I’m also glad to hear that you are well. Good news!
Cheers,
Jo
Dorothy, thank you for visiting my blog.
It kind of poleaxed me when I popped over here and this post came up. I lost my second son to suicide 3 1/2 years ago. It’s been a difficult journey.
I don’t know if there’s any “right” thing to say to someone who has lost a child. Sometimes people say the stupidest things, but I had to let it go, because some people really don’t have a sensitive bone in their bodies. It helps being intuitive to a person’s needs. And losing a child isn’t a prerequisite for having compassion for someone who has.
You know, when the shootings happened at Columbine, I felt so sorry for the parents of those two boys and what they were going through. Imagine not only losing your son, but also being outcast from society as well. At least I didn’t have that to overcome.

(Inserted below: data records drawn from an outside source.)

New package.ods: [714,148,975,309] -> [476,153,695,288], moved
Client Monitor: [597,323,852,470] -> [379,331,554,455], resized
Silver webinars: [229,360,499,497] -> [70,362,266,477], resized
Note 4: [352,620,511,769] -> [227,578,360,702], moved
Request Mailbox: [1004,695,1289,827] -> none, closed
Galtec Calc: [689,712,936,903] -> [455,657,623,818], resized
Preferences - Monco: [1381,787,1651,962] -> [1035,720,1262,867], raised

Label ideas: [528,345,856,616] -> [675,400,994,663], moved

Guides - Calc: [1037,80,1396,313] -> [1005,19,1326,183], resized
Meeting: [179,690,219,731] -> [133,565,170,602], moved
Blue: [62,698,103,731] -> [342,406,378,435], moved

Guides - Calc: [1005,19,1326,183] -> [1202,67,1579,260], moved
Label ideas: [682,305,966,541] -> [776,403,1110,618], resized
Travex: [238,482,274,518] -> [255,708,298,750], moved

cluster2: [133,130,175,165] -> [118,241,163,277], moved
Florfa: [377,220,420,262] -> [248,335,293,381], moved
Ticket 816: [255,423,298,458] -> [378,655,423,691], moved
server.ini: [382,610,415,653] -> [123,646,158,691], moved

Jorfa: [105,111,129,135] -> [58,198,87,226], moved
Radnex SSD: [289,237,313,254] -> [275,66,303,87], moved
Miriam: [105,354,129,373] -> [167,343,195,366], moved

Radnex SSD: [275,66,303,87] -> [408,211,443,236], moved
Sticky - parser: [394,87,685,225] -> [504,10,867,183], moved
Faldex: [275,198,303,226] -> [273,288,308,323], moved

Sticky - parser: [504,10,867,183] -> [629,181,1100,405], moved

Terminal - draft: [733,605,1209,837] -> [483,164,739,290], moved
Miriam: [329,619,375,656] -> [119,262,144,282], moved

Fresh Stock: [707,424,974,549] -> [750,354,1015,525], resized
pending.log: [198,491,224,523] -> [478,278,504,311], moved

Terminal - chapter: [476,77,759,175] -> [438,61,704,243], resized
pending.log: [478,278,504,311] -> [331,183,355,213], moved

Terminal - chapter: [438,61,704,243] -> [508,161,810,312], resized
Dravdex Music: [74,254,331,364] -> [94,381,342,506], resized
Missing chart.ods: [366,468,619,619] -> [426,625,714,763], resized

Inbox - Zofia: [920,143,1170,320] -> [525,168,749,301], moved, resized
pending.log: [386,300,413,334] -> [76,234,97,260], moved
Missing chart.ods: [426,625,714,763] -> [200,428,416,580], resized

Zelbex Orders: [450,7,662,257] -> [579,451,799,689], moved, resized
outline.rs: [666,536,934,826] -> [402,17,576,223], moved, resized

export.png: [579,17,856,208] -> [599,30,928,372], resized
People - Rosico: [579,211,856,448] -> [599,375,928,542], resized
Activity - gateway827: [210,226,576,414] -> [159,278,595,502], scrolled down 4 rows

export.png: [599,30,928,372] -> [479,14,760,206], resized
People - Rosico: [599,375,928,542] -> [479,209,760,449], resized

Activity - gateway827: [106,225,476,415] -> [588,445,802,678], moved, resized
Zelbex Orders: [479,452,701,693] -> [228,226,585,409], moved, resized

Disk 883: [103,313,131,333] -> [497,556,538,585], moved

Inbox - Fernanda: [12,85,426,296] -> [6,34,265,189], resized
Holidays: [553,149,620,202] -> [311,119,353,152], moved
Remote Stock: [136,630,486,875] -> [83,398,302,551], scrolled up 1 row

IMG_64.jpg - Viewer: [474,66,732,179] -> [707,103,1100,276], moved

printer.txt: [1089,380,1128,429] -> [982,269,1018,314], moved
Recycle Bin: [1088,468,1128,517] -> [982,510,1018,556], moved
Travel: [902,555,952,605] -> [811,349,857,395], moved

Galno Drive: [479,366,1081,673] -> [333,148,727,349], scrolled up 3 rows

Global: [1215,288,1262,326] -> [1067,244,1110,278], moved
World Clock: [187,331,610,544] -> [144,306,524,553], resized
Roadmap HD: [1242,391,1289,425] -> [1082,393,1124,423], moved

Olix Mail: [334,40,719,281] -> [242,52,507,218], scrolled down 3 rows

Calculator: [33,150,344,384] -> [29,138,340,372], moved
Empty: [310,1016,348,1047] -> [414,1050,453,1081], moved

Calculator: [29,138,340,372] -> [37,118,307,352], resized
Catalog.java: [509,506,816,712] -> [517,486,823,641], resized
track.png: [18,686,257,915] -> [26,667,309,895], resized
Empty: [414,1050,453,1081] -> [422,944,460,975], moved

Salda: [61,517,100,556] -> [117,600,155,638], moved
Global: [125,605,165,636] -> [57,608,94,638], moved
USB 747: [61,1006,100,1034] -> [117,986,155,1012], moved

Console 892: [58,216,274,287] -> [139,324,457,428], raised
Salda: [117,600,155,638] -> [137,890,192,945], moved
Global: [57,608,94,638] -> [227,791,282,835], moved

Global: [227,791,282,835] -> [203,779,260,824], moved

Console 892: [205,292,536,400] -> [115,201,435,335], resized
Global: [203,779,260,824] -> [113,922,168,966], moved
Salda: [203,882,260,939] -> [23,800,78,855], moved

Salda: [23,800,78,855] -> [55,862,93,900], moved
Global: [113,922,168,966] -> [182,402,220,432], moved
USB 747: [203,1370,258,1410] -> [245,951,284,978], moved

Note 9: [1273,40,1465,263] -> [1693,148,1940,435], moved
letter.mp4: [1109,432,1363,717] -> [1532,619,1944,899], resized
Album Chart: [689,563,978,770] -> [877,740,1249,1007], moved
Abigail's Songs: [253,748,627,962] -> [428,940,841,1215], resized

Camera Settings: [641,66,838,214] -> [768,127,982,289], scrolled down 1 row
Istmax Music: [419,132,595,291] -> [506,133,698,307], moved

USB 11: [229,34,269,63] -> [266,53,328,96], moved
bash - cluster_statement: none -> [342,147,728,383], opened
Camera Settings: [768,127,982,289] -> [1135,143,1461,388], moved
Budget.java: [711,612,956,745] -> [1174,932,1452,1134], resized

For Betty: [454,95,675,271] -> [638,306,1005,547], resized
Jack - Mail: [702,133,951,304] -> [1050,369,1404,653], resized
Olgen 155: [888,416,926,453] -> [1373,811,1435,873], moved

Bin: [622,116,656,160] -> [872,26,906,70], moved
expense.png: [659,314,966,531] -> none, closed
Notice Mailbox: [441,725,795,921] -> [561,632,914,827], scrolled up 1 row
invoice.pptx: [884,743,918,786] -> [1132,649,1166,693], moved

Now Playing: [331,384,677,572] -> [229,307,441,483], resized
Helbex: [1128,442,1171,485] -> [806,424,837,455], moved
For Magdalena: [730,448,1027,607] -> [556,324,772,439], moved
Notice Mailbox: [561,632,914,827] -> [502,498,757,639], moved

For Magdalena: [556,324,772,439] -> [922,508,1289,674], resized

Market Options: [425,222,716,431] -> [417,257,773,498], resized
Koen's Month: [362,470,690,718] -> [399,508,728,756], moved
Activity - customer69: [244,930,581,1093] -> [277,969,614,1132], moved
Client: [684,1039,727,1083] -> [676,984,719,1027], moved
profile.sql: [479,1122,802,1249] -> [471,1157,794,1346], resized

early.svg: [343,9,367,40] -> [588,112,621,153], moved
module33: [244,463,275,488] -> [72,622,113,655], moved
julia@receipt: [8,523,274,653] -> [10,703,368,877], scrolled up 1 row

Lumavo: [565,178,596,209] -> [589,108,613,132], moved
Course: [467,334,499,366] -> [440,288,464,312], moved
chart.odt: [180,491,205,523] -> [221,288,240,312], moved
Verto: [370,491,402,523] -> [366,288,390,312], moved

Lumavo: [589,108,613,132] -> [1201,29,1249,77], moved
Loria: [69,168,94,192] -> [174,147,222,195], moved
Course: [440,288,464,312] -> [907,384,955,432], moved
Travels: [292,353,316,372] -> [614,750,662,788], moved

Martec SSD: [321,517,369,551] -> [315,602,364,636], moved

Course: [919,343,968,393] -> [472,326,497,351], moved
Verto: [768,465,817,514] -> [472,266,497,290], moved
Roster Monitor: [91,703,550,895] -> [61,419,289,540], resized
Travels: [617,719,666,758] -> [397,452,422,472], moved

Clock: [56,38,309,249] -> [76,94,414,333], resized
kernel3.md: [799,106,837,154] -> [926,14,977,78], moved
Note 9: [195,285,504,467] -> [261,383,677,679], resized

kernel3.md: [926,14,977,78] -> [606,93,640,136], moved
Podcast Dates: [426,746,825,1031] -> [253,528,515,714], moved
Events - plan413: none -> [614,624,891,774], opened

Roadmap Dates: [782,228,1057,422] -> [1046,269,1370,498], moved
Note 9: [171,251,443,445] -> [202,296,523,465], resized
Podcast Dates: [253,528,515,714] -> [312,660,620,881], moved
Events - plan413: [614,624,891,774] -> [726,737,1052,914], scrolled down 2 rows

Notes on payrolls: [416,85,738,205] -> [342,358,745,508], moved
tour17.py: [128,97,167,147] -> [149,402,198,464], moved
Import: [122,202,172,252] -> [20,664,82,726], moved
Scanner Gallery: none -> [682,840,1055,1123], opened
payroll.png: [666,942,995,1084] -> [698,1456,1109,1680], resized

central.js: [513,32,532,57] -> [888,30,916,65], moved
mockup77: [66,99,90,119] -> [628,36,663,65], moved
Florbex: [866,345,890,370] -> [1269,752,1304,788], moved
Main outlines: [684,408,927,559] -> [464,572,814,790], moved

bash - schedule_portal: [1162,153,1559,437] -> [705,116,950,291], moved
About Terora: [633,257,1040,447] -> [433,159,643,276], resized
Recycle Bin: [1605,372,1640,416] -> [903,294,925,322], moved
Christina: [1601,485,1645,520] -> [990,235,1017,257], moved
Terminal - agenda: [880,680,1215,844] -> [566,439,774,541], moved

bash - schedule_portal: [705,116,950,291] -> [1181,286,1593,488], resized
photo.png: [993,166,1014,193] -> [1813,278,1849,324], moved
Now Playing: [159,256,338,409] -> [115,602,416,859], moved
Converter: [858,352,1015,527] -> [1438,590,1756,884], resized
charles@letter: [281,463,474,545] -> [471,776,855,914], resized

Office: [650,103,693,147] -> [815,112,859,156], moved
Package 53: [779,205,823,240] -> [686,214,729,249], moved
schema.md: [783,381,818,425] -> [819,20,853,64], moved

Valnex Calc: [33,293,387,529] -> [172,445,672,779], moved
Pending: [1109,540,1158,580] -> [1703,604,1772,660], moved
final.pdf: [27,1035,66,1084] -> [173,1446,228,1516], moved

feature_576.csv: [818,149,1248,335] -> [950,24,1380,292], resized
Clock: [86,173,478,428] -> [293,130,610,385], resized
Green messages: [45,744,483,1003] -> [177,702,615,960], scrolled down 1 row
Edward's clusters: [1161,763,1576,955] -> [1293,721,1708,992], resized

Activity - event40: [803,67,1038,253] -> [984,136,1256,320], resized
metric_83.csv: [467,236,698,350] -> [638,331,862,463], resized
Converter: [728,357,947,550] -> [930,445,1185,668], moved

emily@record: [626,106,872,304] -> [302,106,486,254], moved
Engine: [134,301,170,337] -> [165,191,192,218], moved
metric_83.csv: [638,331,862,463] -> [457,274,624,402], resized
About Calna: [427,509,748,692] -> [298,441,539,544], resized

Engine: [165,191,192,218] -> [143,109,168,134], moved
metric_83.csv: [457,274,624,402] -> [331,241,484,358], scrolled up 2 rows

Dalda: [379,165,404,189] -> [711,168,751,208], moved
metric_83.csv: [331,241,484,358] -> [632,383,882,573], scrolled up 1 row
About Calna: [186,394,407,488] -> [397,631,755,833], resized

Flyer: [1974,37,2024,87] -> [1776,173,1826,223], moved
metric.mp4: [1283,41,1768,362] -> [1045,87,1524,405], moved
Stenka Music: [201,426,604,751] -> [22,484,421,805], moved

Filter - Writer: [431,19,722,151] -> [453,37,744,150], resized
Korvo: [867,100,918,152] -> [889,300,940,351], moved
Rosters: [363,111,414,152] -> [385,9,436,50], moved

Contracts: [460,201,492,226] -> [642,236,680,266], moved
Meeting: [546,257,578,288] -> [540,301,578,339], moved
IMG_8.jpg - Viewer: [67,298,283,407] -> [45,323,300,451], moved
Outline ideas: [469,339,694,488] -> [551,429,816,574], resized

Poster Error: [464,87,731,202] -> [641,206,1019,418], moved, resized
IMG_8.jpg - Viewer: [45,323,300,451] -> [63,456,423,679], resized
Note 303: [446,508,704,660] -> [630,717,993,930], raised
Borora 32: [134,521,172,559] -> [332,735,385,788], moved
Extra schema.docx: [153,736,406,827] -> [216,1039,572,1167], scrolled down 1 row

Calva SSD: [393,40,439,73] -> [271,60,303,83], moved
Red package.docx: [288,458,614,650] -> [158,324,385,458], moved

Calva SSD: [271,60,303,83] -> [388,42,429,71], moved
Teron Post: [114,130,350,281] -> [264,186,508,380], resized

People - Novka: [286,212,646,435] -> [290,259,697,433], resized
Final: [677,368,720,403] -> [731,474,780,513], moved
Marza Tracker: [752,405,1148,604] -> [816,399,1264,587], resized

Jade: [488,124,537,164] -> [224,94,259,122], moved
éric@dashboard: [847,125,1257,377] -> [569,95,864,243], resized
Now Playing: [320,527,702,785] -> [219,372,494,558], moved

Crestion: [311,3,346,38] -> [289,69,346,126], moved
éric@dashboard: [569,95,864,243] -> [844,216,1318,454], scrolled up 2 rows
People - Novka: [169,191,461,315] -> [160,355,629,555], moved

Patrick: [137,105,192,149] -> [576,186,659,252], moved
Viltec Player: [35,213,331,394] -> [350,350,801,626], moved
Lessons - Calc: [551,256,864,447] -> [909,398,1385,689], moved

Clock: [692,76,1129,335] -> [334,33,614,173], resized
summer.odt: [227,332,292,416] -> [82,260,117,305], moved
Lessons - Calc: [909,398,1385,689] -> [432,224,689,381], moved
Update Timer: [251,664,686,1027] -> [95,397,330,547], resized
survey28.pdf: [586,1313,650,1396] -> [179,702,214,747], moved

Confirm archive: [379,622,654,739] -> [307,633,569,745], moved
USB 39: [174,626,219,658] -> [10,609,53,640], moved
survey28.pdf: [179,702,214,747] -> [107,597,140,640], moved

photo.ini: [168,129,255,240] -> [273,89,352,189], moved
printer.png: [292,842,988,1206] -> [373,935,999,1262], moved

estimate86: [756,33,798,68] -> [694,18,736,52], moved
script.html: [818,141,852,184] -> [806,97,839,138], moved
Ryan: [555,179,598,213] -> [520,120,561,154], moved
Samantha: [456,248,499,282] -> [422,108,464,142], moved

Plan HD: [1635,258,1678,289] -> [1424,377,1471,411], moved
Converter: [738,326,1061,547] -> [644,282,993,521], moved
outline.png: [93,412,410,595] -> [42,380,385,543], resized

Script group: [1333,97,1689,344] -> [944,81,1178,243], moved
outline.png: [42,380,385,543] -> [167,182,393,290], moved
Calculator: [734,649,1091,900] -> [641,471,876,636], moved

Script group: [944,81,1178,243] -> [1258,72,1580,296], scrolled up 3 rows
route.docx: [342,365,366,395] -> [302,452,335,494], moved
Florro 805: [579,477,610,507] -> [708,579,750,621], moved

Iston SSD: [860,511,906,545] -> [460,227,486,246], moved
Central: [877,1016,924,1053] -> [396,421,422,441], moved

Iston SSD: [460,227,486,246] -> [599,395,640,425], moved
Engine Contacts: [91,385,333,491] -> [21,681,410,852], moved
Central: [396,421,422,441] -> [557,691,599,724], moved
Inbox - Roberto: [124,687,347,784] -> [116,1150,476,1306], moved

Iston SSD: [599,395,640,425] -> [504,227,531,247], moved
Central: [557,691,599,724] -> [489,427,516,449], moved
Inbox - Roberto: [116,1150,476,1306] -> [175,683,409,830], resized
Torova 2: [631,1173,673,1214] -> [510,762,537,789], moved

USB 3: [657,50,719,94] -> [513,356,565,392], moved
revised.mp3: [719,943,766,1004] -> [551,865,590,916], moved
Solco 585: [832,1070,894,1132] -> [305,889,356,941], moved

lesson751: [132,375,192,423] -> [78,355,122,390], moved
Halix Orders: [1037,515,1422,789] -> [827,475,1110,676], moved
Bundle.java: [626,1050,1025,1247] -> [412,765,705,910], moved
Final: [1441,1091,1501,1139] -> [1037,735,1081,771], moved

I also meant to say that I’m very sorry for the loss of your son.
So often, we forget to look at celebrities as people with parents who love them and that sort of normal living. Thanks for the reminder — and thanks for dropping in to say hi. It’s always great to see you in my comment trail.
To lose a child is beyond my imagination. To lose my best friend to cancer four years ago was difficult enough. Losing members of our congregation at intervals is hard too.
There’s a Church Coffee Shop in a nearby village where we always park and walk through the graveyard when we visit. When our girls were small we started visiting the graves of people we knew from the community for a chat, as I thought it was a way of teaching the girls about death and dying. After one such visit I overheard my then seven year old tell one of her friends, ‘We visited your Dad in … yesterday and I told him all about you singing at… and how you fell and cut your knee in the yard…’
I don’t know how other people feel about this, but in the rural west of Ireland the boundary between life and death is quite blurred at times.